Entretanto el puerto se convirtió en un hormigueo de botes repletos de marineros armados, que asaltaron Le Cap como una horda de piratas. Formaban un extraño lote de varias nacionalidades, hombres sin ley que llevaban meses en alta mar y esperaban ansiosos unos días de juerga y desenfreno. No peleaban por convicción, ya que ni siquiera estaban seguros de los colores de su bandera, sino por el placer de pisar tierra firme y entregarse a la destrucción y el saqueo. No les habían pagado en mucho tiempo y esa rica ciudad ofrecía desde mujeres y ron hasta oro, si podían encontrarlo. Galbaud contaba con su experiencia militar para organizar el ataque, apoyado por las tropas regulares de blancos, que se sumaron de inmediato a su bando, hartos de las humillaciones que les habían hecho pasar los soldados de color. Los grands blancs se mantuvieron invisibles, mientras los petits blancs y los marineros recorrían las calles barrio por barrio, enfrentándose con grupos de esclavos, que habían aprovechado el zafarrancho para salir también a saquear. Los negros se habían declarado partidarios de Sonthonax para desafiar a sus amos y gozar de unas cuantas horas de parranda, aunque les daba lo mismo quién ganara esa pelea en la que no estaban incluidos. Ambas facciones de improvisados rufianes asaltaron los depósitos del puerto, donde se almacenaban los barriles de ron de caña para exportación, y pronto el alcohol corría por el empedrado de las calles. Entre los ebrios circulaban ratas y perros desorientados que después de lamer el licor andaban a tropezones. Las familias de affranchis se atrincheraron en sus casas para defenderse como pudieran.

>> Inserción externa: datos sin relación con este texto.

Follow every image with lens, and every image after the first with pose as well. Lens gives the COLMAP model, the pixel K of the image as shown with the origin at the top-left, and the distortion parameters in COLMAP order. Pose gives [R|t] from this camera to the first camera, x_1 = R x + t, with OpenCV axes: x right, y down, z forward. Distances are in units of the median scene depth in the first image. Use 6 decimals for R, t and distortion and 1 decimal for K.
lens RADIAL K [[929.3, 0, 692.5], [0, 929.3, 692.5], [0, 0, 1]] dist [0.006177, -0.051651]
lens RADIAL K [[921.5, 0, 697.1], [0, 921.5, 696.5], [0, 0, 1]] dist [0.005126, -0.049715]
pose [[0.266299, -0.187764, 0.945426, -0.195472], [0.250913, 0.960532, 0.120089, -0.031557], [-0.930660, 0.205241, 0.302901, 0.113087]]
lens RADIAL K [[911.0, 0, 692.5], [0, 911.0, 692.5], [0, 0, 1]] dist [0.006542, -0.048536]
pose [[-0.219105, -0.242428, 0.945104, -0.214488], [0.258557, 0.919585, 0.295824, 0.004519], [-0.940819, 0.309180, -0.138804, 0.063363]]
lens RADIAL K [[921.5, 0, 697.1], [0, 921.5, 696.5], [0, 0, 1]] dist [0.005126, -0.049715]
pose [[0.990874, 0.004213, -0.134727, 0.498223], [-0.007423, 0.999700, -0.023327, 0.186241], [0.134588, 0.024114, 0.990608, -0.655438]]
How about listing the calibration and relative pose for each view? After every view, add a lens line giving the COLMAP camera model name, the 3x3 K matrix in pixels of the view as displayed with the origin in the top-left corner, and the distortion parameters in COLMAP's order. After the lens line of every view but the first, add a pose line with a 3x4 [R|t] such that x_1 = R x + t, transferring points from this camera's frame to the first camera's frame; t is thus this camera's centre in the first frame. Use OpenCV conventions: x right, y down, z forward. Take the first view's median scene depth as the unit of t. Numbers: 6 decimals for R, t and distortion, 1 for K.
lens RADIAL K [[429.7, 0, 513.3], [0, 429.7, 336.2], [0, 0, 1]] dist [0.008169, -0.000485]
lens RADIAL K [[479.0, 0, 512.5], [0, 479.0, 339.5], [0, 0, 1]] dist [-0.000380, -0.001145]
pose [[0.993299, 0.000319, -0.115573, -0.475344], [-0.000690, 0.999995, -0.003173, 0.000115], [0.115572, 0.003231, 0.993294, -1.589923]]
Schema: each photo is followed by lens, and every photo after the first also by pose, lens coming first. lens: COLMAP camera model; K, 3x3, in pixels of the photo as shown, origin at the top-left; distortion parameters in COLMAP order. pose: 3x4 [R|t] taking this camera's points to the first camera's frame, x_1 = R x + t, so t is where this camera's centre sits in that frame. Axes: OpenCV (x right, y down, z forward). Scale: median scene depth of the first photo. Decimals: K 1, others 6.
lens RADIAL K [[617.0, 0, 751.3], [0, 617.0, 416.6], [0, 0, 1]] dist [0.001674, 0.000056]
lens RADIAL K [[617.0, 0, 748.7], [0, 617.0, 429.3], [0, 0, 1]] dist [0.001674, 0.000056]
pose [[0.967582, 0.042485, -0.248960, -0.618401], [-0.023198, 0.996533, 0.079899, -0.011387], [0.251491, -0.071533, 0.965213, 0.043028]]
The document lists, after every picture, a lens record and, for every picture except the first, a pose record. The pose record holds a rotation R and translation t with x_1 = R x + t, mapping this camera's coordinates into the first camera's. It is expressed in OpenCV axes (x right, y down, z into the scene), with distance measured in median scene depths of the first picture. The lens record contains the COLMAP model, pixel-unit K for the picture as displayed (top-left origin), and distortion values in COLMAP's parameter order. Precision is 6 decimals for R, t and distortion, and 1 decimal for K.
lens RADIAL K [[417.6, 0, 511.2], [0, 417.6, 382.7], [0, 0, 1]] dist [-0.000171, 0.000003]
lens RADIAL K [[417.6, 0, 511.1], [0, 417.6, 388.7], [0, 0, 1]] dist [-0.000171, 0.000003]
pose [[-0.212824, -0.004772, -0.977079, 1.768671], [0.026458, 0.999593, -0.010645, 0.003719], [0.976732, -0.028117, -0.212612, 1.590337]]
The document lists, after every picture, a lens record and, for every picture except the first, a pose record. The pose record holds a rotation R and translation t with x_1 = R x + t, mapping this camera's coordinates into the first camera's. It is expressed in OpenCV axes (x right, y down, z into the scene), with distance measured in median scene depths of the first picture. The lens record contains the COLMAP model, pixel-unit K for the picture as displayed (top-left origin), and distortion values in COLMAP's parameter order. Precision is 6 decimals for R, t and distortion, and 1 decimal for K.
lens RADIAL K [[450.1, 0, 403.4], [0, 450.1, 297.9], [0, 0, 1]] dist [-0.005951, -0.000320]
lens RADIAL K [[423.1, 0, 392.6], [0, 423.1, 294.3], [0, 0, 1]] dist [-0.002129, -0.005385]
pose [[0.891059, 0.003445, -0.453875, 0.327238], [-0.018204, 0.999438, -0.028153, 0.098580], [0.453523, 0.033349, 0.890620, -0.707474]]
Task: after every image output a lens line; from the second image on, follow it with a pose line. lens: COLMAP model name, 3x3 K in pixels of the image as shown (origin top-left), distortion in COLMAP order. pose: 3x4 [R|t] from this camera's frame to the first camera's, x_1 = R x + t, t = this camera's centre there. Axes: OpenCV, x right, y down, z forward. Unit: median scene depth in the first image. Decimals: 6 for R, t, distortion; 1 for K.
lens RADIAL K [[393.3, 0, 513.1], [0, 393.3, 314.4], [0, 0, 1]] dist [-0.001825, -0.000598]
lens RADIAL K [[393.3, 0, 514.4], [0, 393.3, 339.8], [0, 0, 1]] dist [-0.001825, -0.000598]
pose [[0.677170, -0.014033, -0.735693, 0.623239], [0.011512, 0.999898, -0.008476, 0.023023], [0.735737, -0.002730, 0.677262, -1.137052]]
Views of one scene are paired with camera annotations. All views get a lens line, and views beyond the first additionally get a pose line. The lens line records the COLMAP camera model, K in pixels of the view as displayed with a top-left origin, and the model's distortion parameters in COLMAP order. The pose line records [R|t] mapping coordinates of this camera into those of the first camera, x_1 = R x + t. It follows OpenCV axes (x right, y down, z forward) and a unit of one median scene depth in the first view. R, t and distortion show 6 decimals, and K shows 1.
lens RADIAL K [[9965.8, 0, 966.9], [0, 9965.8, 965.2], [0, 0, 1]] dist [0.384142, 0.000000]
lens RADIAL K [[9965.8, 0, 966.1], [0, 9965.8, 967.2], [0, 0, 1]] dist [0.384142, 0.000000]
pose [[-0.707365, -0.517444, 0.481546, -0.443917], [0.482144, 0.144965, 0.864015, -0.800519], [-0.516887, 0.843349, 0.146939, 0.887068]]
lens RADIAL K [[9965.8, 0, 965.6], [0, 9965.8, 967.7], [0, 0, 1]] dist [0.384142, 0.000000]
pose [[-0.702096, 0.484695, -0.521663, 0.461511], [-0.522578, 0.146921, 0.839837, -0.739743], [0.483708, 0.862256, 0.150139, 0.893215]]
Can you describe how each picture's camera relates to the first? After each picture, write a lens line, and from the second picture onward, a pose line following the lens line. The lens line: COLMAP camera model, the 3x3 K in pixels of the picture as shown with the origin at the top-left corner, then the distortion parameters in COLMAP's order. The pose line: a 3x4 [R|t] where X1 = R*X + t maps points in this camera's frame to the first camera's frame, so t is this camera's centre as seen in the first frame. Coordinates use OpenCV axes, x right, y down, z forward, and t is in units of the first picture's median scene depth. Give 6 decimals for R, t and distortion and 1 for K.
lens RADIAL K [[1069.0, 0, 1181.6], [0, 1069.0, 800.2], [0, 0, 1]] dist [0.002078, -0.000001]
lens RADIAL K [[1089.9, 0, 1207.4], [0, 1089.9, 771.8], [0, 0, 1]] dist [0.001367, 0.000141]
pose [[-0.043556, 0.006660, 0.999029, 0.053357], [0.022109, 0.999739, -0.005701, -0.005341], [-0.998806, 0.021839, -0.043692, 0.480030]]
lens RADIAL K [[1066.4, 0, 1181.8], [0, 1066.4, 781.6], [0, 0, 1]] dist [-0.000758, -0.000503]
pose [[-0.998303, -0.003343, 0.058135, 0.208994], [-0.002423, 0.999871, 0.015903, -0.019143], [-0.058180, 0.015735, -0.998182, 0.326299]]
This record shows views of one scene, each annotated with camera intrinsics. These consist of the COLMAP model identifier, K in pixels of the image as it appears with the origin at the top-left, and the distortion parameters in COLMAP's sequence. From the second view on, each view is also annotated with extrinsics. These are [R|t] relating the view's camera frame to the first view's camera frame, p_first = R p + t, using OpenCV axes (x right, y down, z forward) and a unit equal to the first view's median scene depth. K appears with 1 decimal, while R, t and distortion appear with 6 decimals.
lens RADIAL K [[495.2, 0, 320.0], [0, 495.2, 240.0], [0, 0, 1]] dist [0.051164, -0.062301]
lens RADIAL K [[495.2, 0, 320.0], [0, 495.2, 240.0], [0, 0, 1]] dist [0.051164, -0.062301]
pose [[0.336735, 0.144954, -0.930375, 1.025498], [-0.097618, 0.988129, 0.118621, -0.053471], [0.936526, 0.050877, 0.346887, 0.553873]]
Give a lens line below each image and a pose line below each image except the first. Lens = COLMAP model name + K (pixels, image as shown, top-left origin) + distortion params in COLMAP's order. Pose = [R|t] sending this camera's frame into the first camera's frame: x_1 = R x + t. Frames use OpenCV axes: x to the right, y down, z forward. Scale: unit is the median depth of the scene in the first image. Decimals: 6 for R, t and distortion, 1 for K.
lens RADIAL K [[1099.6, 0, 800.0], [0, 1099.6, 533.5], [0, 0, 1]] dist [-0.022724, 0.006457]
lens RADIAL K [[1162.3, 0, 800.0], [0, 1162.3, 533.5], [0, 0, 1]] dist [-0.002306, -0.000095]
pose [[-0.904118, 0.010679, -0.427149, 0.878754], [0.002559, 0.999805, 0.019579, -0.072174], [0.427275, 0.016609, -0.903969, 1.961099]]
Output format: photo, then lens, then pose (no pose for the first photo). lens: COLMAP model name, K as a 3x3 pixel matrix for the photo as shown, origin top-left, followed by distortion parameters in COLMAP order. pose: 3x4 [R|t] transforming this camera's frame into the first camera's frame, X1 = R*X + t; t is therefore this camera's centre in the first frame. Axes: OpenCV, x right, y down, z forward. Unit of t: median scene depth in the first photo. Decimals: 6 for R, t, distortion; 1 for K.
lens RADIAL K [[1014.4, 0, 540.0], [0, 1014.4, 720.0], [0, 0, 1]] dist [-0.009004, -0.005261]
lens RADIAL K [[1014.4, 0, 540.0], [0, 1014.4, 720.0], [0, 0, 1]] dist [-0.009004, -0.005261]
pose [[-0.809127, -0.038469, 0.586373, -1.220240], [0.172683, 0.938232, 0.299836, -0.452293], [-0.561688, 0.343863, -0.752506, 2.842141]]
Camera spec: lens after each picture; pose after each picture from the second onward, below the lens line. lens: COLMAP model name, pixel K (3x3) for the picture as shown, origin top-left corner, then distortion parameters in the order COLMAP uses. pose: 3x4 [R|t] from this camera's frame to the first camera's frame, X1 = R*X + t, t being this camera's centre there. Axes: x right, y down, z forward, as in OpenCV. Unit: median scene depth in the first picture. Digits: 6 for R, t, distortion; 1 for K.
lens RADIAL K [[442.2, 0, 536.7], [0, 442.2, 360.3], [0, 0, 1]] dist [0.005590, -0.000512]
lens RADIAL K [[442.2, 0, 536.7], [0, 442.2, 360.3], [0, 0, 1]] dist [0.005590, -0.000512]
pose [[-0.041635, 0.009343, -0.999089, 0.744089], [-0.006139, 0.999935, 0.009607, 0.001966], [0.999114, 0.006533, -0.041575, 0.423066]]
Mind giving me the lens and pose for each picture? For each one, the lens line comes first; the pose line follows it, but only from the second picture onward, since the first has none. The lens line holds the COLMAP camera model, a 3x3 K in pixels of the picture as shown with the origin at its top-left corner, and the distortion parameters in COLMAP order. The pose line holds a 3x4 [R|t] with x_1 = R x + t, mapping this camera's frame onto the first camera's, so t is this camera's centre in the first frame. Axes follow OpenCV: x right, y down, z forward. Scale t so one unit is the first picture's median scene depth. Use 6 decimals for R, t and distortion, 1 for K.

Toulouse Valmorain despidió a los esclavos, ya que de todos modos iban a escaparse, como había hecho la mayoría. Prefería no tener al enemigo puertas adentro, como le dijo a Tété. No eran suyos, sino alquilados, y el problema de recuperarlos sería de los dueños. «Volverán arrastrándose cuando se establezca el orden. Habrá mucho trabajo en la prisión», comentó. En la ciudad los amos preferían no ensuciarse las manos y enviaban a los esclavos culpables a la prisión para que los verdugos del Estado se encargaran de aplicarles el castigo por un precio modesto. El cocinero no quiso irse y se escondió en la leñera del patio. Ninguna amenaza logró sacarlo del hoyo en que estaba encogido, no pudieron contar con él para que preparara una sopa y Tété, que apenas sabía encender fuego, porque entre sus múltiples labores nunca estuvo la de cocinar, les dio a los niños pan, fruta y queso. Los acostó temprano, fingiendo calma, para no asustarlos, aunque ella misma tiritaba. En las horas siguientes Valmorain le enseñó a cargar las armas de fuego, tarea complicada que cualquier soldado efectuaba en pocos segundos y a ella le tomaba varios minutos. Valmorain había repartido parte de sus armas entre otros patriotas, pero se quedó con una docena para su defensa. En el fondo estaba seguro de que no habría necesidad de usarlas, no era su papel batirse, para eso estaban los soldados y marineros de Galbaud.